Qing’s most valued troops were descendants of steppe horsemen, while most troops were corrupt, poorly trained and ill equipped Chinese. This was deliberate - the Emperor didn’t want an effective Chinese fighting force that could topple the dynasty.
The Qing desperately needed new armies, and granted loyal bureaucrats the authority to raise armies in their provinces. One, Zeng Guofan of Hunan, created an army with good pay, harsh discipline, and locally organized recruitment - all to prevent desertion & maintain discipline.
By fall 1860, the Taiping were winning the war. Shanghai only remained in Qing hands due to foreigners and their artillery.
Taiping moral legislation tried & failed to end opium use & foot binding. Their kingdom was administered at the local level by officials recruited from all classes.
Qing Emperor had risen to power through filial piety, rather than intellect & industry.
Strategic importance of Anqing - natural fortress that controls that stretch of the Yangtze River. Qing troops besieged it. The Taiping weren’t too concerned, and planned a giant encirclement of Qing forces.
Map of the siege of Anqing and associated Taiping troop movements.
Taiping held Anqing resisted Qing siege easily with aid of foreign riverboat resupply. When British ended protection of the ships, naval resupply ended and the city starved.
Taiping capture of Hangzhou & Zhejiang province were much kinder than the brutal massacres that Qing troops committed at Anqing.
Taiping conquest of the treaty port of Ningbo proved Taiping would be generous to foreigners and a good trading partner.
Despite Ningbo trade almost doubling after Taiping takeover, the British naval commanders were looking for an excuse to attack it and give it back to Qing. They finally found one, shelled the city, and the Qing took it back.
American mercenary Frederick Ward & the creation of the Ever Victorious Army
A southern Baptist view on the Taiping - very Old Testament influenced
The rise of Empress Dowager Cixi - the new ruler of the Qing. She purged many of the prior emperor’s advisors to secure her own power.
Cholera devastated China during the war - with 1/8th of the population of the area surrounding Shanghai dying in a few months.
Piracy had made the interior more important than the coast in the past, but growth of foreign trade and technology had made the coastal areas more valuable by mid 19th century
Zeng Guofan created a personal power base, supported by empress dowager Cixi and her advisors. This was part of a trend wherein authority increasingly vested in ethnic Chinese and local officials. This would culminate in the Warlord Era after Xinhai Revolution.
Qing central government wanted a diverse & multiethnic navy, while Zeng Guofan preferred a fleet manned entirely by his fellow Hunanese.
Towards the end of the war, lands were so devastated that people were resorting to cannibalism. Qing loyalists were delighted - no people meant no rebels.

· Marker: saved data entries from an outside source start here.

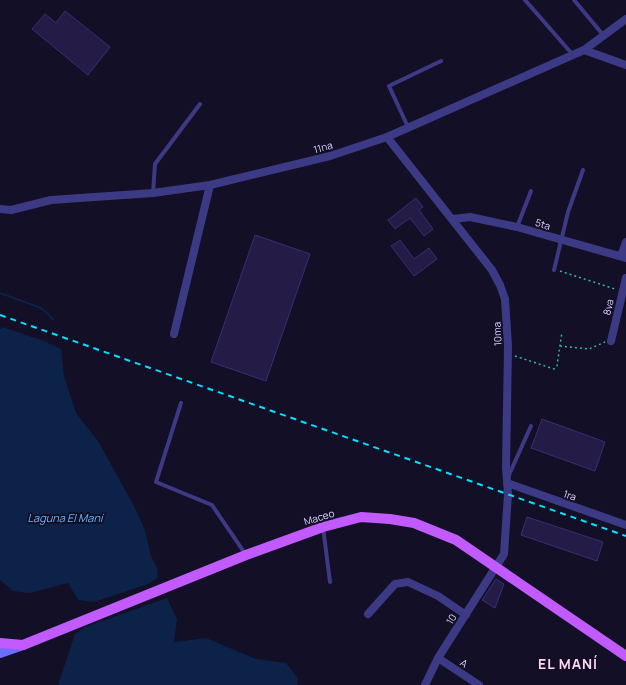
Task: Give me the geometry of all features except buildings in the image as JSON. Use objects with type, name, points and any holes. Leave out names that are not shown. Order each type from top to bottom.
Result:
[{"type":"main road","name":"Maceo","points":[[0,643],[23,645],[246,555],[323,527],[361,518],[414,522],[456,540],[626,656]]},
{"type":"main road","points":[[0,653],[23,645]]},
{"type":"street","name":"11na","points":[[0,209],[11,210],[51,200],[153,193],[210,185],[330,156],[387,137],[584,50],[626,19]]},
{"type":"street","points":[[584,50],[626,65]]},
{"type":"street","name":"10ma","points":[[387,137],[492,270],[505,299],[508,354],[508,494],[504,554],[496,566]]},
{"type":"street","points":[[174,334],[210,185]]},
{"type":"street","name":"5ta","points":[[453,219],[470,217],[517,227],[562,241],[623,257]]},
{"type":"street","points":[[623,257],[626,242]]},
{"type":"street","name":"8va","points":[[610,341],[626,278]]},
{"type":"street","name":"1ra","points":[[507,481],[626,525]]},
{"type":"street","name":"10","points":[[425,685],[438,658],[496,566]]},
{"type":"street","points":[[368,614],[395,584],[408,582],[438,596],[466,614]]},
{"type":"street","name":"A","points":[[438,658],[479,685]]},
{"type":"lane","points":[[525,0],[573,55]]},
{"type":"lane","points":[[574,0],[604,36]]},
{"type":"lane","points":[[408,127],[390,86],[441,61]]},
{"type":"lane","points":[[153,193],[155,164],[200,104]]},
{"type":"lane","points":[[554,270],[568,212],[583,170]]},
{"type":"lane","points":[[517,227],[531,191]]},
{"type":"lane","points":[[181,403],[156,482],[212,504],[246,555]]},
{"type":"lane","points":[[507,481],[531,426]]},
{"type":"lane","points":[[323,527],[330,582]]},
{"type":"path","points":[[554,270],[622,291]]},
{"type":"path","points":[[508,354],[554,369],[557,366],[562,332]]},
{"type":"path","points":[[560,346],[589,349],[610,341]]},
{"type":"water","name":"Laguna El Maní","points":[[2,327],[44,341],[61,349],[64,376],[76,413],[98,441],[134,506],[145,530],[151,556],[158,570],[157,578],[148,584],[94,602],[78,600],[68,583],[30,593],[13,591],[0,580],[0,330]]},
{"type":"water","points":[[167,598],[177,619],[174,642],[206,638],[256,659],[286,663],[298,678],[297,685],[58,685],[75,634],[85,627]]},
{"type":"waterway","points":[[0,293],[41,308],[53,319]]},
{"type":"railway","points":[[0,315],[626,536]]},
{"type":"district","name":"EL MANÍ","points":[[568,663]]}]
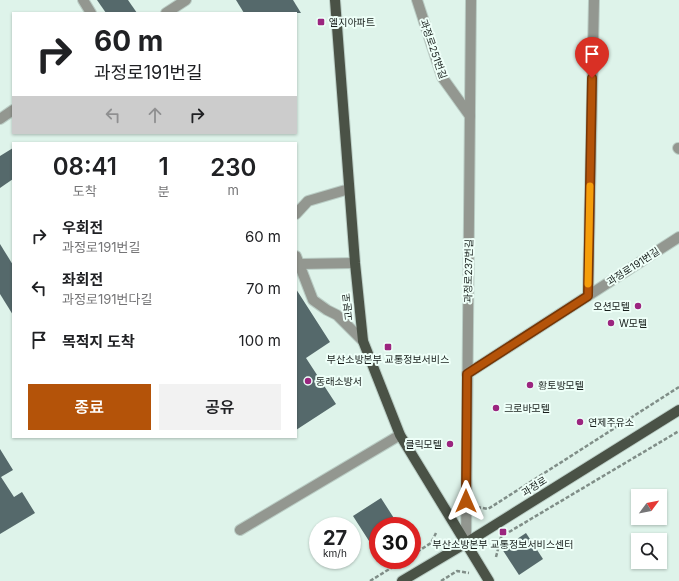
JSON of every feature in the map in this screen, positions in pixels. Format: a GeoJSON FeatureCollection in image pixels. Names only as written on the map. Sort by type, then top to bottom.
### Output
{"type":"FeatureCollection","features":[{"type":"Feature","properties":{"kind":"main road","name":"고분로"},"geometry":{"type":"LineString","coordinates":[[335,0],[355,263],[363,341],[400,434],[489,581]]}},
{"type":"Feature","properties":{"kind":"main road","name":"과정로"},"geometry":{"type":"LineString","coordinates":[[402,581],[466,543],[679,410]]}},
{"type":"Feature","properties":{"kind":"street"},"geometry":{"type":"LineString","coordinates":[[83,0],[90,12]]}},
{"type":"Feature","properties":{"kind":"street"},"geometry":{"type":"LineString","coordinates":[[168,12],[186,0]]}},
{"type":"Feature","properties":{"kind":"street","name":"과정로251번길"},"geometry":{"type":"LineString","coordinates":[[417,0],[442,77],[470,116]]}},
{"type":"Feature","properties":{"kind":"street","name":"과정로237번길"},"geometry":{"type":"LineString","coordinates":[[466,543],[470,0]]}},
{"type":"Feature","properties":{"kind":"street"},"geometry":{"type":"LineString","coordinates":[[588,296],[594,0]]}},
{"type":"Feature","properties":{"kind":"street"},"geometry":{"type":"LineString","coordinates":[[0,119],[12,111]]}},
{"type":"Feature","properties":{"kind":"street"},"geometry":{"type":"LineString","coordinates":[[297,213],[308,201],[349,189]]}},
{"type":"Feature","properties":{"kind":"street","name":"과정로191번길"},"geometry":{"type":"LineString","coordinates":[[467,374],[679,237]]}},
{"type":"Feature","properties":{"kind":"street"},"geometry":{"type":"LineString","coordinates":[[355,263],[298,260],[313,300],[337,315],[363,341]]}},
{"type":"Feature","properties":{"kind":"street"},"geometry":{"type":"LineString","coordinates":[[240,530],[400,434]]}},
{"type":"Feature","properties":{"kind":"path"},"geometry":{"type":"LineString","coordinates":[[488,509],[679,387]]}},
{"type":"Feature","properties":{"kind":"path"},"geometry":{"type":"LineString","coordinates":[[496,556],[501,537],[679,430]]}},
{"type":"Feature","properties":{"kind":"path"},"geometry":{"type":"LineString","coordinates":[[421,549],[431,543],[436,533]]}},
{"type":"Feature","properties":{"kind":"path"},"geometry":{"type":"LineString","coordinates":[[370,581],[389,569]]}},
{"type":"Feature","properties":{"kind":"path"},"geometry":{"type":"LineString","coordinates":[[441,581],[456,571],[469,573]]}},
{"type":"Feature","properties":{"kind":"building"},"geometry":{"type":"Polygon","coordinates":[[[97,0],[128,0],[136,12],[105,12],[97,0]]]}},
{"type":"Feature","properties":{"kind":"building"},"geometry":{"type":"Polygon","coordinates":[[[236,0],[293,0],[301,13],[297,12],[243,12],[236,0]]]}},
{"type":"Feature","properties":{"kind":"building"},"geometry":{"type":"Polygon","coordinates":[[[12,149],[12,180],[0,188],[0,156],[12,149]]]}},
{"type":"Feature","properties":{"kind":"building"},"geometry":{"type":"Polygon","coordinates":[[[0,244],[12,263],[12,313],[0,294],[0,244]]]}},
{"type":"Feature","properties":{"kind":"building","name":"동래소방서"},"geometry":{"type":"Polygon","coordinates":[[[297,291],[330,342],[306,358],[336,404],[297,429],[297,291]]]}},
{"type":"Feature","properties":{"kind":"building"},"geometry":{"type":"Polygon","coordinates":[[[0,449],[13,470],[1,477],[14,497],[22,492],[35,513],[0,534],[0,449]]]}},
{"type":"Feature","properties":{"kind":"building"},"geometry":{"type":"Polygon","coordinates":[[[381,498],[393,517],[369,517],[369,541],[361,528],[361,517],[353,516],[381,498]]]}},
{"type":"Feature","properties":{"kind":"building"},"geometry":{"type":"Polygon","coordinates":[[[526,533],[543,559],[519,575],[502,549],[526,533]]]}},
{"type":"Feature","properties":{"kind":"slow traffic"},"geometry":{"type":"LineString","coordinates":[[588,284],[590,186]]}},
{"type":"Feature","properties":{"kind":"place","name":"엘지아파트"},"geometry":{"type":"Point","coordinates":[321,22]}},
{"type":"Feature","properties":{"kind":"place","name":"오션모텔"},"geometry":{"type":"Point","coordinates":[638,306]}},
{"type":"Feature","properties":{"kind":"place","name":"W모텔"},"geometry":{"type":"Point","coordinates":[611,323]}},
{"type":"Feature","properties":{"kind":"place","name":"부산소방본부 교통정보서비스"},"geometry":{"type":"Point","coordinates":[388,347]}},
{"type":"Feature","properties":{"kind":"place","name":"동래소방서"},"geometry":{"type":"Point","coordinates":[308,381]}},
{"type":"Feature","properties":{"kind":"place","name":"황토방모텔"},"geometry":{"type":"Point","coordinates":[530,385]}},
{"type":"Feature","properties":{"kind":"place","name":"크로바모텔"},"geometry":{"type":"Point","coordinates":[496,408]}},
{"type":"Feature","properties":{"kind":"place","name":"연제주유소"},"geometry":{"type":"Point","coordinates":[580,422]}},
{"type":"Feature","properties":{"kind":"place","name":"클릭모텔"},"geometry":{"type":"Point","coordinates":[450,444]}},
{"type":"Feature","properties":{"kind":"place","name":"부산소방본부 교통정보서비스센터"},"geometry":{"type":"Point","coordinates":[503,532]}},
{"type":"Feature","properties":{"kind":"route"},"geometry":{"type":"LineString","coordinates":[[466,501],[467,374],[588,296],[592,78]]}}]}
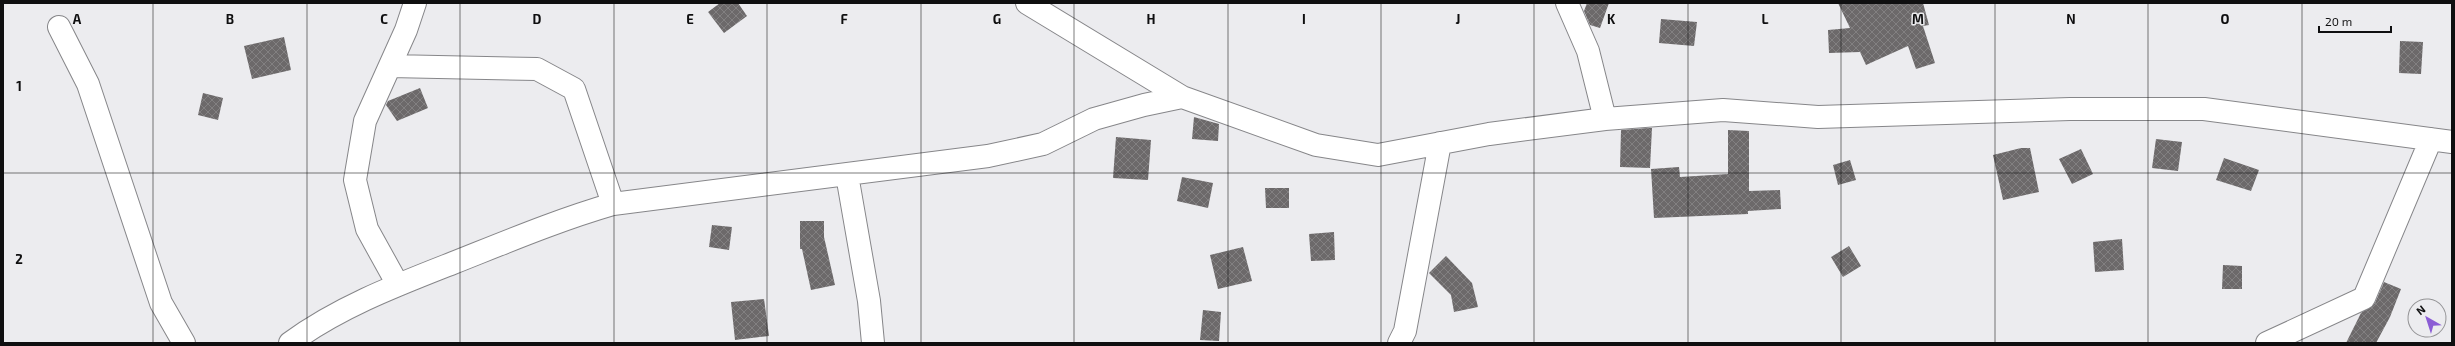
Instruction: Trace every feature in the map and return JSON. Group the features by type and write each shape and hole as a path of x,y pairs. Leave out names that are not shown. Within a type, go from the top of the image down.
{"street":[{"path":"398,285 367,229 355,180 365,121 406,30 415,3"},
{"path":"1027,3 1182,97 1324,146 1378,155 1489,134 1605,119 1723,110 1818,117 2070,109 2204,109 2442,141 2364,298 2267,343"},
{"path":"1567,3 1588,50 1605,119"},
{"path":"59,27 88,84 161,303 184,343"},
{"path":"390,66 537,70 574,89 613,204"},
{"path":"290,343 337,313 398,285 570,217 613,204 988,156 1043,144 1094,119 1144,105 1182,97"},
{"path":"1399,343 1405,332 1440,143"},
{"path":"847,175 870,301 874,343"}],"building":[{"path":"720,3 738,3 747,16 724,33 708,12"},
{"path":"1587,3 1609,3 1600,28 1590,25 1584,11"},
{"path":"1838,3 1923,3 1929,25 1923,26 1935,63 1916,69 1908,46 1866,65 1860,52 1829,53 1828,30 1850,28"},
{"path":"1661,19 1697,22 1694,46 1659,43"},
{"path":"284,37 291,70 252,79 244,46"},
{"path":"2400,41 2423,42 2421,74 2399,73"},
{"path":"420,88 428,108 397,121 386,105 388,101"},
{"path":"203,93 223,98 218,120 198,115"},
{"path":"1194,117 1219,124 1218,141 1192,139"},
{"path":"1652,128 1650,168 1620,167 1621,130"},
{"path":"1728,130 1749,131 1749,191 1780,190 1781,209 1748,211 1748,214 1654,218 1651,169 1679,167 1680,177 1728,174"},
{"path":"1116,137 1151,140 1148,180 1113,178"},
{"path":"2156,139 2182,142 2178,171 2152,168"},
{"path":"2021,148 2030,148 2039,192 2003,200 1993,155"},
{"path":"2081,149 2093,174 2072,184 2059,159"},
{"path":"2224,158 2259,170 2251,191 2216,180"},
{"path":"1850,160 1856,180 1838,185 1833,165"},
{"path":"1182,177 1213,183 1208,208 1177,201"},
{"path":"1265,188 1289,188 1289,208 1266,208"},
{"path":"800,221 824,221 824,237 835,285 811,290 802,249 800,249"},
{"path":"712,225 732,227 729,250 709,247"},
{"path":"1334,232 1335,260 1311,261 1309,234"},
{"path":"2122,239 2124,270 2095,272 2093,242"},
{"path":"1849,246 1861,266 1843,277 1831,257"},
{"path":"1243,247 1252,281 1218,289 1210,255"},
{"path":"1446,256 1472,283 1478,307 1454,312 1451,295 1429,273"},
{"path":"2223,265 2242,266 2242,289 2222,289"},
{"path":"2384,282 2401,289 2390,317 2376,343 2346,343 2361,313 2375,303"},
{"path":"764,299 769,336 735,340 731,302"},
{"path":"1203,310 1221,312 1219,341 1200,340"}]}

The Fall of Nanjing & the end of the Taiping was a brutal affair. One local girl’s story survives. Her family was killed by a Qing soldier, who took her away as a bride. She wrote her story, killed her husband, then killed herself.
At the end of the war. Zeng Guofan was the most powerful man in China. His brother counseled him to topple the Qing and proclaim himself emperor. He remained loyal to the Qing dynasty and the Empress Dowager.
Ranges of the death toll from the war are from 20 million to 70 million. No census records are available, so the truth is difficult to determine.
I learned a tremendous amount from this book. My main issue was the gap in the narrative from when the Taiping were assorted militias to when they took Nanjing. Perhaps a lack of available sources?
@stephenrplatt I thoroughly enjoyed your book on the Opium War as well. Great work!